• **What you will do**
Repeat the listing from its first line through the line containing "dist [-0.000471, -0.000240]", inclusive, swapping "origin" for "zero point" and changing nothing else. Give only those lines and omit the pictures.

• **Information supplied**
-.-.-
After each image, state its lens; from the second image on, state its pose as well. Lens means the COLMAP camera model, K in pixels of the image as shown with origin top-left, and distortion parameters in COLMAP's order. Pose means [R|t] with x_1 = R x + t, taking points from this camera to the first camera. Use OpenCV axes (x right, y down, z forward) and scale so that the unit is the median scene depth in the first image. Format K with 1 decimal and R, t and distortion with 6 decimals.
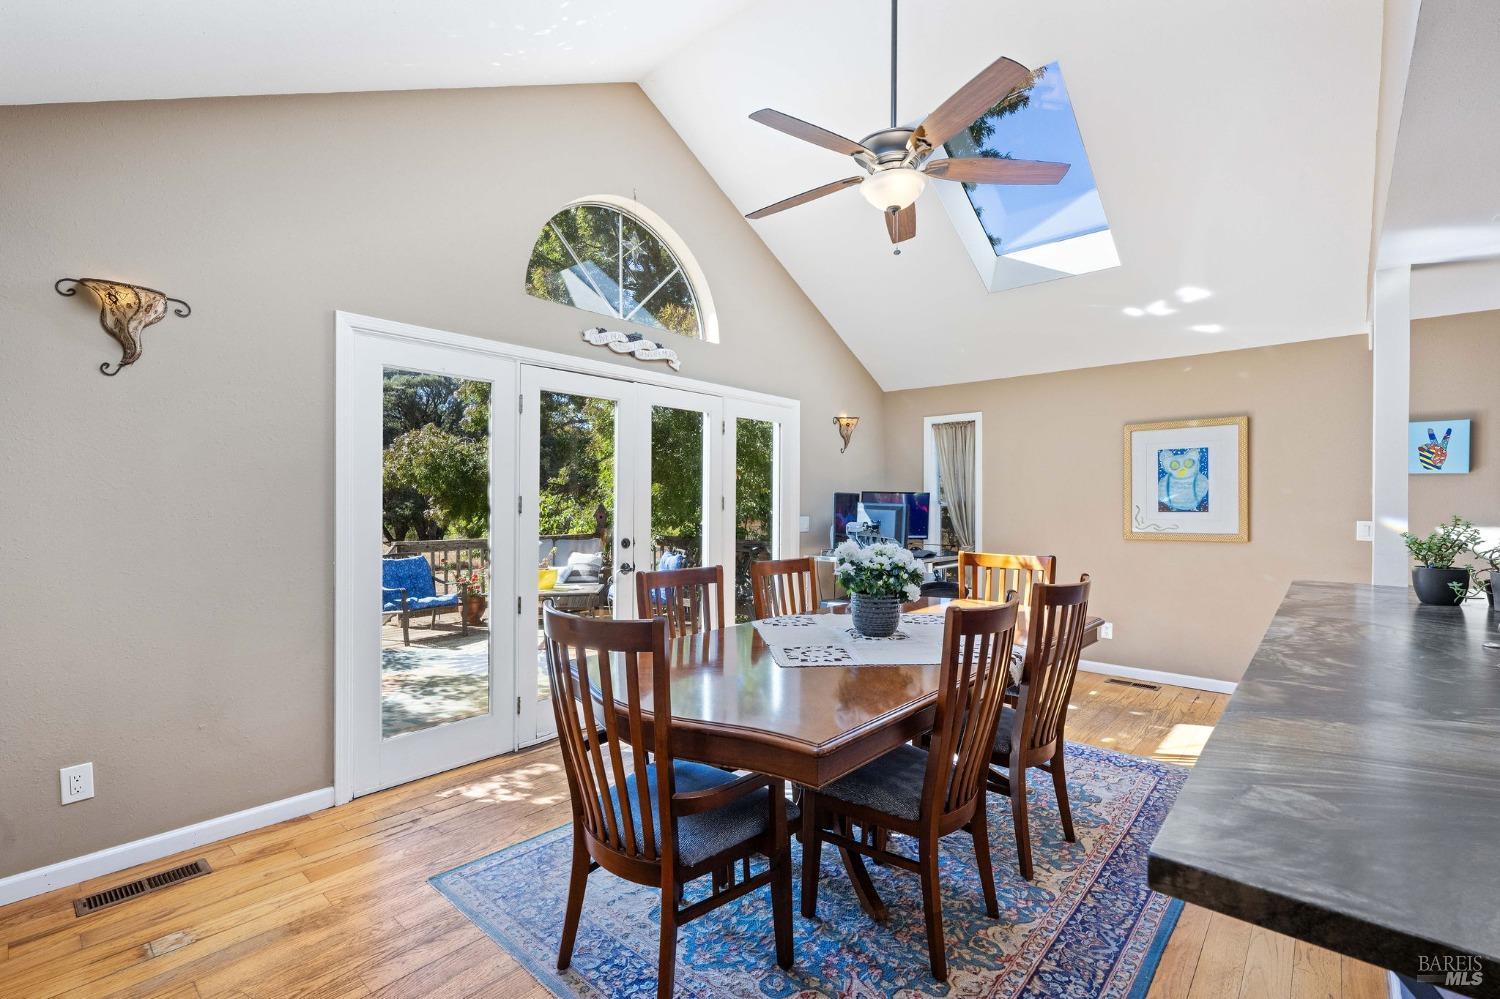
lens RADIAL K [[676.3, 0, 746.8], [0, 676.3, 500.7], [0, 0, 1]] dist [0.002572, -0.000097]
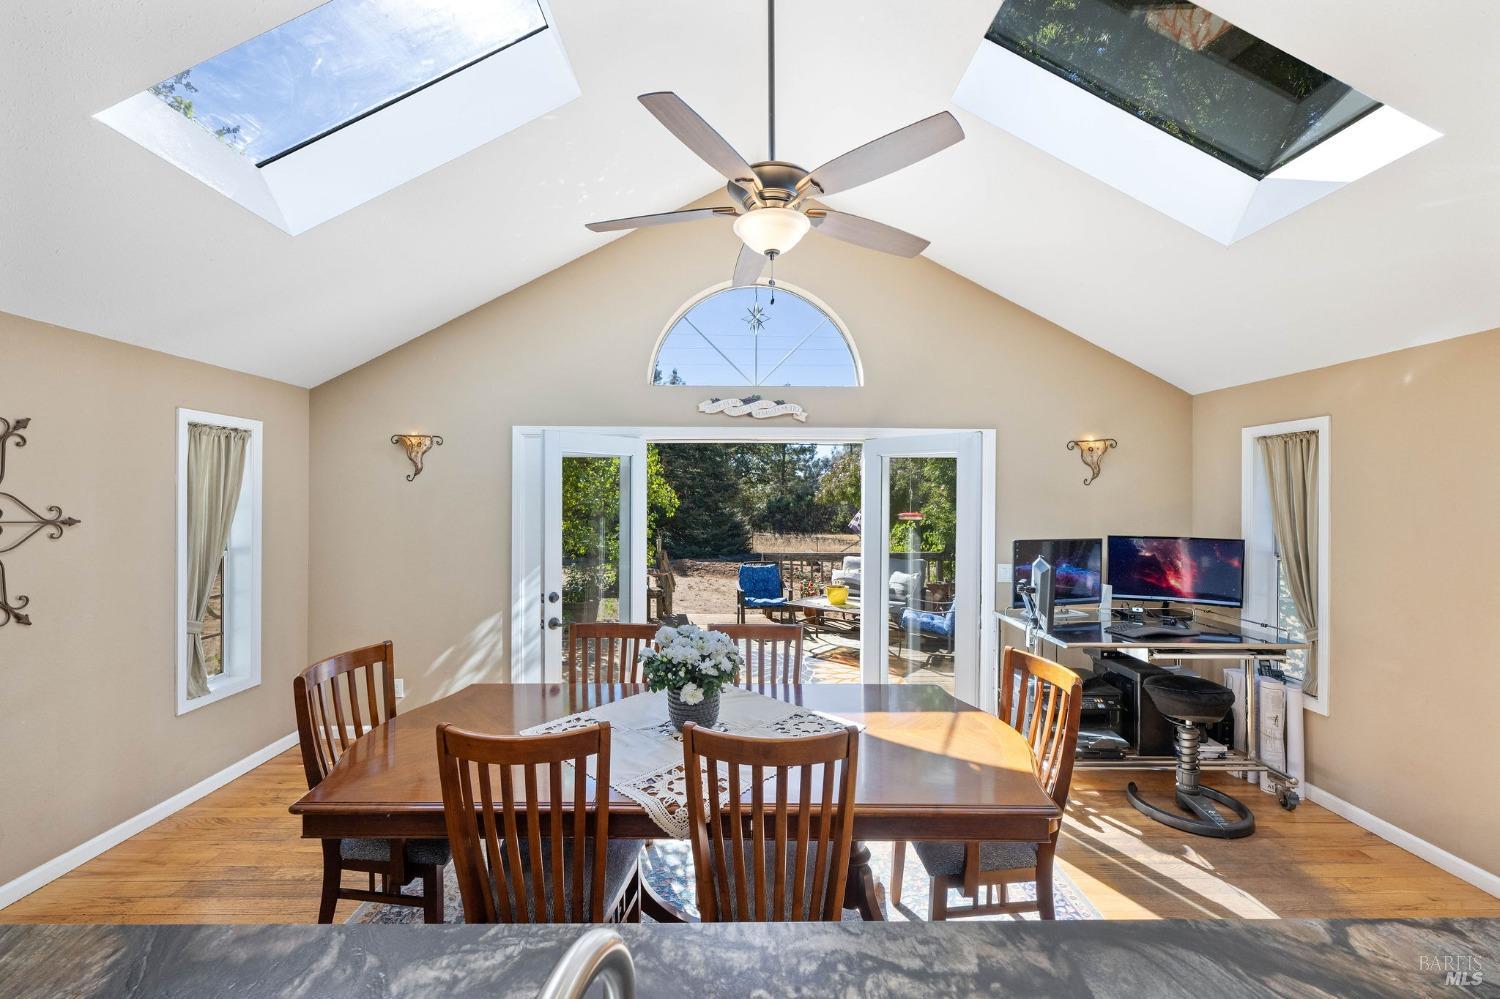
lens RADIAL K [[598.2, 0, 752.1], [0, 598.2, 497.7], [0, 0, 1]] dist [-0.000471, -0.000240]
pose [[0.662152, 0.001159, -0.749369, 0.563581], [0.000084, 0.999999, 0.001621, -0.078898], [0.749369, -0.001136, 0.662151, 0.336675]]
-.-.-
• **Answer to this problem**
After each image, state its lens; from the second image on, state its pose as well. Lens means the COLMAP camera model, K in pixels of the image as shown with zero point top-left, and distortion parameters in COLMAP's order. Pose means [R|t] with x_1 = R x + t, taking points from this camera to the first camera. Use OpenCV axes (x right, y down, z forward) and scale so that the unit is the median scene depth in the first image. Format K with 1 decimal and R, t and distortion with 6 decimals.
lens RADIAL K [[676.3, 0, 746.8], [0, 676.3, 500.7], [0, 0, 1]] dist [0.002572, -0.000097]
lens RADIAL K [[598.2, 0, 752.1], [0, 598.2, 497.7], [0, 0, 1]] dist [-0.000471, -0.000240]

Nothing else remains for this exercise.